Defendants’ Motions, to Dismiss Plaintiffs Complaint (Docs. #28, 29) are DENIED.

DONE and ORDERED.

. The Motions also request the now-moot alternative relief of a stay pending the Supreme Court's decision in Spokeo, Inc. v. Robins, - U.S. -, 136 S.Ct. 1540, 194 L.Ed.2d 635 (2016), as revised (May 24, 2016).

. Defendants also seek dismissal under Rule 12(b)(1) on the basis that the Complaint does not allege that the Fax was transmitted to Plaintiffs fax machine. According to Defendants, the Fax could have been transmitted to Plaintiff's email inbox, which would have resulted in no concrete harm. Despite not containing the specific phrase "the Fax was transmitted to Plaintiff's fax machine,” the Complaint alleges that "Defendants’ faxes used the Plaintiff's and the other class members’ telephone lines and fax machine[s],” and that ."[rjeceiving the Defendants' junk faxes caused the recipients to lose paper and toner consumed in the printing.” (Doc. # 1, ¶ 36.) From these allegations, the Court draws the more-than-reasonable inference that the Fax was indeed transmitted to Plaintiff's fax machine. Stephens v. Dep't of Health & Human Servs., 901 F.2d 1571, 1573 (11th Cir. 1990) ("On a motion to dismiss, the facts stated in [the] complaint and all reasonable inferences therefrom are taken as true.” (citation omitted)). It is thus unnecessary for the Court to address whether a fax transmitted to an email inbox causes concrete harm suffl- • cient to confer standing under Article III.

. The Spokeo court cited an agency's dissemination of a wrong consumer zip code as an example of a statutory violation for which the FCRA purports to provide redress, but which likely causes harm too “abstract” to confer standing. 136 S.Ct. at 1550.

. The two post-Spokeo cases cited in Defendants’ Notice of Supplemental Authority (Doc. # 42) are inapposite. In Smith v. Aitima Medical Equipment, Inc., the district court held that the injury, if any, caused by the transmission of one unsolicited phone call was de minimis and thus insufficient to confer Article III standing to assert a TCPA claim. No. ED CV 16-00339-AB (DTBx), 2016 WL 4618780, at *4 (C.D. Cal. July 29, 2016). In so holding, the court did not rely on Spokeo, but on three district court cases and one Ninth Circuit case. Id. at *4. Because Palm Beach rejected the claim that a de minimis injury cannot confer Article III standing under the TCPA, Smith is not persuasive here. As for Sartin v. EKF Diagnostics, Inc., that court’s decision to grant a defendant’s motion to dismiss a junk fax claim on standing grounds was based on the plaintiff’s failure to allege any concrete harm resulting from the receipt of a single fax, not on the plaintiff's inability to do so. No. CV 16-1816, 2016 WL 3598297, at *4 (E.D. La. July 5, 2016). Here, Plaintiff has alleged particularized and concrete harm under the TCPA and thus has standing.

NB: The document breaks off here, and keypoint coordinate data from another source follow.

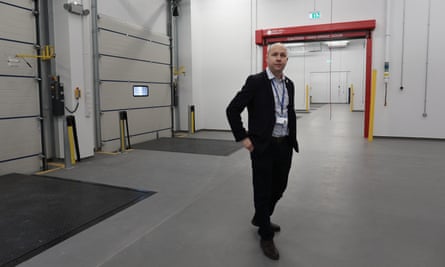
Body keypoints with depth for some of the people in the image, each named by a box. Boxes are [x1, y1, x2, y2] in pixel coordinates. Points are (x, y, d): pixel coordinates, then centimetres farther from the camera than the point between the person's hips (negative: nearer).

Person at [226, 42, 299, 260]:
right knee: (263, 191, 4)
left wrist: (293, 137, 13)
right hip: (263, 146, -6)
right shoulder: (255, 81, -10)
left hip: (285, 145, 6)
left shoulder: (289, 84, 9)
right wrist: (243, 138, -12)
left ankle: (260, 218, 43)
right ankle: (266, 237, 23)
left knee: (279, 188, 17)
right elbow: (232, 110, -10)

. The FCC is the entity tasked with "pre-scribfing] regulations to implement” the TCPA. Murphy v. DCI Biologicals Orlando, LLC, 797 F.3d 1302, 1305 (11th Cir. 2015) (quoting 47 U.S.C. § 227(b)(2)).

. "A district court can generally consider exhibits attached to a complaint in ruling on a motion to dismiss.... ” Hoefling v. City of Miami, 811 F.3d 1271, 1277 (11th Cir. 2016).

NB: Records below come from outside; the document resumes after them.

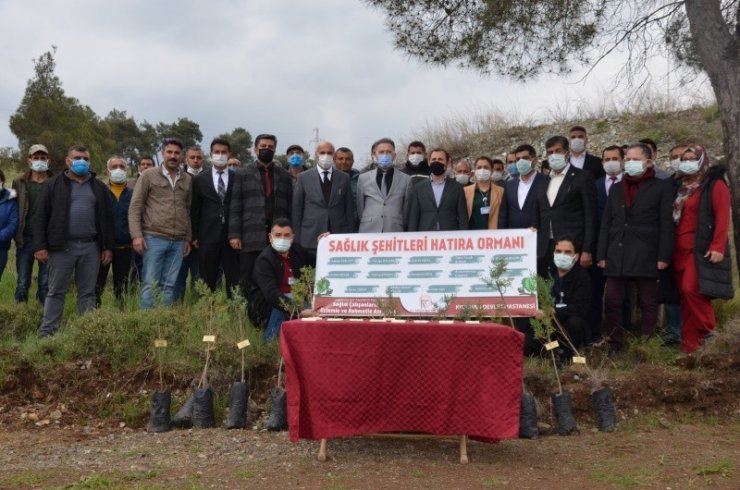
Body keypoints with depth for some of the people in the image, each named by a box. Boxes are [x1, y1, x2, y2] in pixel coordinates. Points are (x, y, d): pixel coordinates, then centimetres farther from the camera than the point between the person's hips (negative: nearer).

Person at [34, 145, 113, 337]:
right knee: (56, 292, 2)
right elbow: (41, 217, 1)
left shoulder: (99, 187, 12)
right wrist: (40, 246, -7)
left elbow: (106, 219, 12)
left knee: (88, 292, 7)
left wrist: (108, 247, 5)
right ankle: (46, 332, 6)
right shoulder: (53, 184, 4)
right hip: (62, 247, -2)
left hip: (91, 247, 2)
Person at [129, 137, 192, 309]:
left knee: (169, 285, 5)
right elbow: (135, 207, 0)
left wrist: (188, 238, 13)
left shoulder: (187, 179, 12)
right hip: (154, 238, -3)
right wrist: (137, 235, -9)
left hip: (178, 242, 3)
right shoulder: (149, 175, 2)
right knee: (150, 283, -2)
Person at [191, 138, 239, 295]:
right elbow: (194, 210, 8)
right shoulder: (200, 180, 8)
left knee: (234, 281, -2)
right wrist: (194, 236, 2)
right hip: (208, 237, 1)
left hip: (232, 237, 0)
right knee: (207, 282, 4)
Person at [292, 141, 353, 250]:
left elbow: (349, 209, 9)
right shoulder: (304, 178, 6)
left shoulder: (344, 178, 9)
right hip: (311, 240, -1)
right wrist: (297, 238, 1)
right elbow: (297, 209, 6)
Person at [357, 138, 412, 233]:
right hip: (368, 232, 1)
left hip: (395, 233, 0)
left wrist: (403, 229, 11)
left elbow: (407, 210, 11)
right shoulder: (363, 178, 9)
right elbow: (360, 208, 13)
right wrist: (365, 225, 11)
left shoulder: (405, 180, 7)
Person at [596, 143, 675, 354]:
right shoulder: (616, 189, 18)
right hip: (616, 256, 4)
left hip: (645, 256, -4)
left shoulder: (661, 187, 4)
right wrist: (601, 255, 6)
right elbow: (606, 224, 14)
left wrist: (663, 256, -10)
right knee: (612, 303, 1)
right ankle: (615, 347, 9)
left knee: (648, 304, 3)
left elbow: (666, 224, -2)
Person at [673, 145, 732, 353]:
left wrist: (718, 247, -20)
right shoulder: (682, 187, 18)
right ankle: (690, 345, 9)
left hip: (702, 250, -7)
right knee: (685, 296, 5)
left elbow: (722, 217, -11)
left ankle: (708, 332, 1)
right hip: (681, 251, 7)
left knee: (692, 290, -18)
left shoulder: (715, 184, -2)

.In Aleo Vending, the Sixth Circuit concluded that because the 2006 Regulations "expanded the scope of liability under the TCPA,” they should not be applied retroactively. 822 F.3d at 894.

. The Court need not, and therefore does not, address herein whether the Complaint adequately alleges a theoiy of vicarious liability against the Underwriter Defendants for the Fax’s transmission.